Subject categories Family Medicine, Infectious Medicine

Abstract

The frequency of viral respiratory pathogens in asymptomatic subjects is poorly defined. The aim of this study was to explore the prevalence of respiratory pathogens in the upper airways of asymptomatic adults, as compared with a reference population of symptomatic patients sampled in the same centres during the same period.

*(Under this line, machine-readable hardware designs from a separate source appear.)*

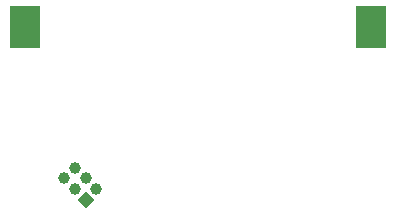
<source format=gbr>
%TF.GenerationSoftware,KiCad,Pcbnew,7.0.10*%
%TF.CreationDate,2024-10-12T21:33:44+02:00*%
%TF.ProjectId,Retro_Bubble_LED_Watch,52657472-6f5f-4427-9562-626c655f4c45,1.1*%
%TF.SameCoordinates,Original*%
%TF.FileFunction,Soldermask,Bot*%
%TF.FilePolarity,Negative*%
%FSLAX46Y46*%
G04 Gerber Fmt 4.6, Leading zero omitted, Abs format (unit mm)*
G04 Created by KiCad (PCBNEW 7.0.10) date 2024-10-12 21:33:44*
%MOMM*%
%LPD*%
G01*
G04 APERTURE LIST*
G04 Aperture macros list*
%AMHorizOval*
0 Thick line with rounded ends*
0 $1 width*
0 $2 $3 position (X,Y) of the first rounded end (center of the circle)*
0 $4 $5 position (X,Y) of the second rounded end (center of the circle)*
0 Add line between two ends*
20,1,$1,$2,$3,$4,$5,0*
0 Add two circle primitives to create the rounded ends*
1,1,$1,$2,$3*
1,1,$1,$4,$5*%
%AMRotRect*
0 Rectangle, with rotation*
0 The origin of the aperture is its center*
0 $1 length*
0 $2 width*
0 $3 Rotation angle, in degrees counterclockwise*
0 Add horizontal line*
21,1,$1,$2,0,0,$3*%
G04 Aperture macros list end*
%ADD10RotRect,1.000000X1.000000X45.000000*%
%ADD11HorizOval,1.000000X0.000000X0.000000X0.000000X0.000000X0*%
%ADD12R,2.600000X3.600000*%
G04 APERTURE END LIST*
D10*
%TO.C,J1*%
X141148026Y-112148026D03*
D11*
X142046052Y-111250000D03*
X140250000Y-111250000D03*
X141148026Y-110351975D03*
X139351975Y-110351975D03*
X140250000Y-109453949D03*
%TD*%
D12*
%TO.C,BT1*%
X165300000Y-97500000D03*
X136000000Y-97500000D03*
%TD*%
M02*

</source>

Nasopharyngeal (NP) swab samples were prospectively collected from adults with and without ongoing symptoms of respiratory tract infection (RTI) during 12 consecutive months, in primary care centres as well as hospital emergency departments, and analysed for respiratory pathogens by a PCR panel detecting 16 viruses and four bacteria. Altogether, 444 asymptomatic and 75 symptomatic subjects completed sampling as well as follow-up (FU) at day 7. In the asymptomatic subjects the detection rate of viruses was low (4.3%) and the most common virus detected was rhinovirus (3.2%). Streptococcus pneumoniae was found in 5.6% of the asymptomatic subjects and Haemophilus influenzae in 1.4%. The only factor independently associated with low viral detection rate in asymptomatic subjects was age ≥65 (p=0.04). An increased detection rate of bacteria was seen in asymptomatic subjects who were currently smoking (p<0.01) and who had any chronical condition (p<0.01). We conclude that detection of respiratory viruses in asymptomatic adults is uncommon, suggesting that a positive PCR result from a symptomatic patient likely is relevant for ongoing respiratory symptoms. Age influences the likelihood of virus detection among asymptomatic adults and smoking as well as co-morbidity may increase the prevalence of bacterial pathogens in the upper airways.